Right now i have the Seachem products and dosing as recommended in their website but the costs are ultra high for a 450 litre tank. So I was browsing the net and found EI and PPS - Pro. I cannot do 50% WC weekly I only do 25% so I have to forget EI. So next one is the PPS Pro. Before this can I make something similar to Seachem products via dry ferts?

If not then for PPS - Pro is it really cheap? Will the plants suffer from any deficiencies? If yes can I add more ferts? Do i add more dosage daily or should i add more ferts to the current mix?

My current set up is

450 litre tank
Seachem Flourite gravel
216W T5's on for 10 hours daily I also have reflectors on them.
CO2 via ph controller set to 30 ppm


----------



## Seattle_Aquarist (Mar 7, 2008)

Hi migdem,

I used Seachem and was very happy with the results. However as my number of aquariums grew, the expense did too.

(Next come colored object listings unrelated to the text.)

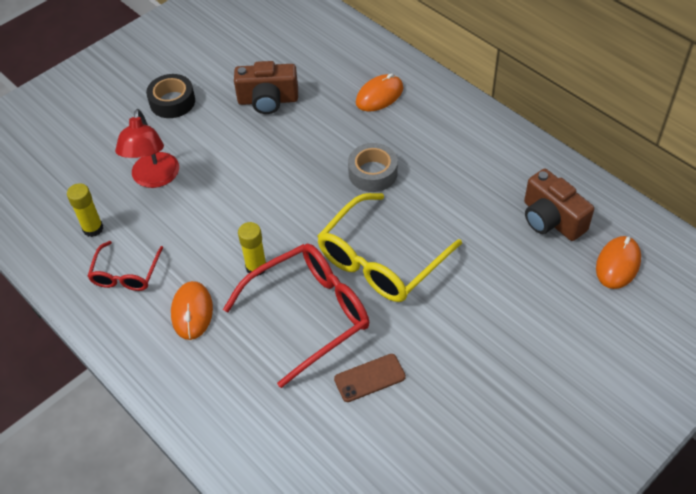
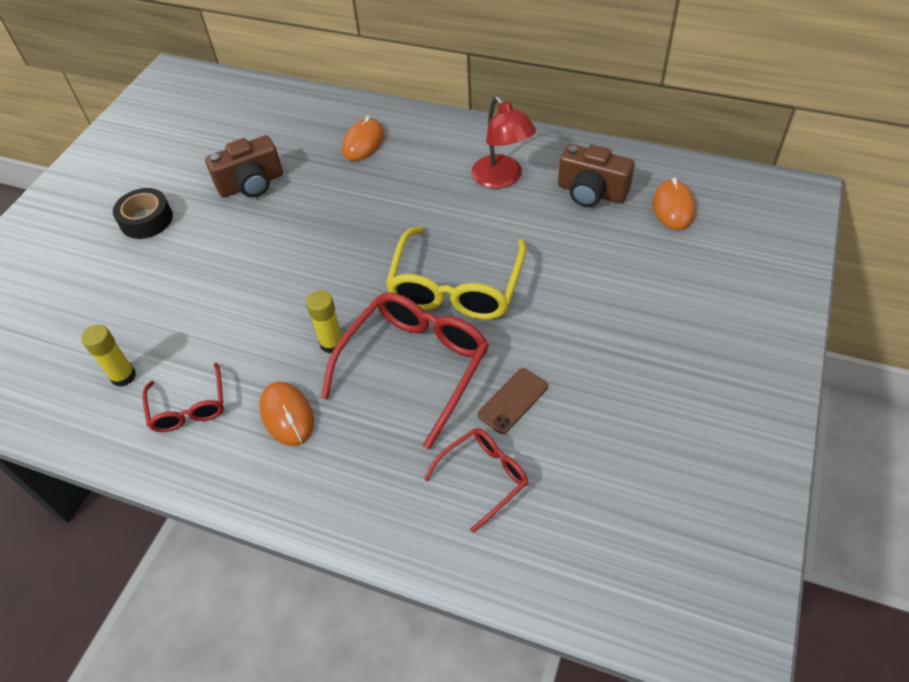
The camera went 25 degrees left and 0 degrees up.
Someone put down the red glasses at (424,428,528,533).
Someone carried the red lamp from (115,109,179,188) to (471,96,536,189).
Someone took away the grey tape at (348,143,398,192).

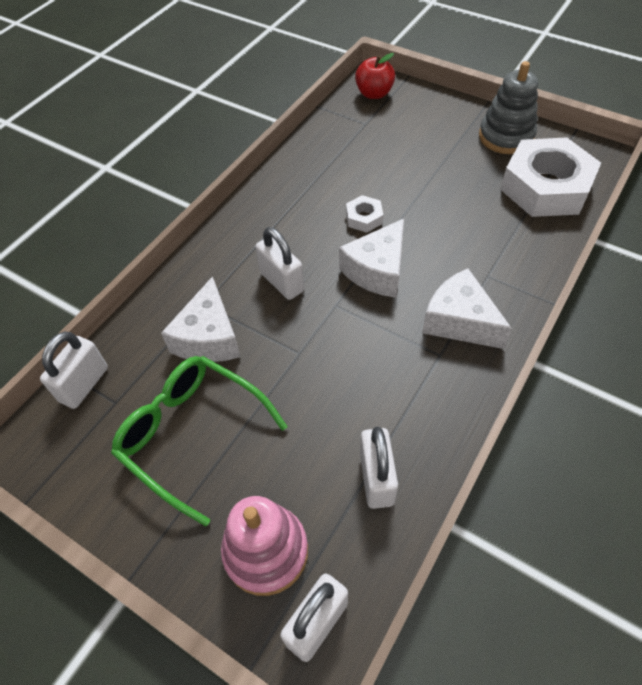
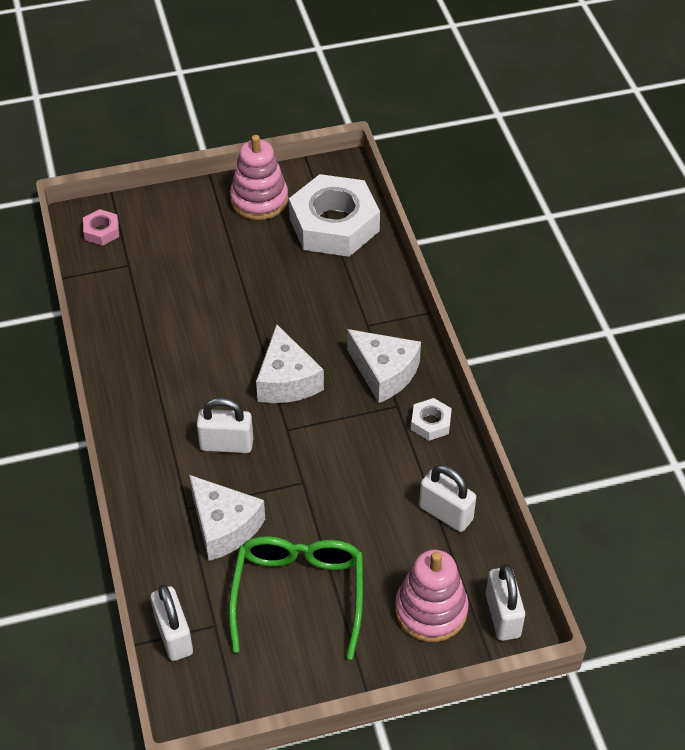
The camera went 50 degrees left and 5 degrees down.
Someone swapped the red apple at (355,53,395,99) for the pink nut at (83,209,119,246).
Someone rotated the green glasses at (111,356,288,527) by 105 degrees clockwise.
Someone repainted the grey stacking toy at (479,61,538,154), which became the pink stacking toy at (230,135,288,220).
Someone rotated the white cheese at (422,268,512,349) by 135 degrees counterclockwise.
Someone carried the white nut from (346,195,383,233) to (411,398,452,441).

I then tried PPS-Pro but was disappointed, I had constant problems with my plants showing signs of deficiencies. I now have changed to EI dosing and have much fewer problems, but I still dose Flourish Comprehensive as a supplement to my CSM+B and Chelated Iron.


----------



## migdem (Nov 13, 2010)

the problem is that i cannot do a water change bigger then 25% weekly and EI require 50%. So what can i do?


----------



## Left C (Jun 14, 2005)

One suggestion is that you can dose less and do whatever amount of water changes that you can do. You don't want to get into limiting or terribly excess conditions.

This may help you figure it out. You can use two of wet's calculators to help you. You can play with the numbers a bit and adjust as necessary to approximate EI's dosing and 50% water changes over time. Then there is the fertilator here.
Find Concentrations of Stuff vs Time and Plant Uptake (or, how much junk in the trunk?): http://ei.petalphile.com/ 
A Nutrient (Stuff) Calculator: http://calc.petalphile.com/
fertilator: http://www.aquaticplantcentral.com/forumapc/fertilator.php

Another option is to do two 25% water changes per week.


----------



## migdem (Nov 13, 2010)

With water changes I cannot do More than 25% since the tank is big so I have to stick to it. About ferts I am a newbie on dry ferts so I do not know how to figure this out alone so if someone could help me I would be highly appreciated

Thanks


----------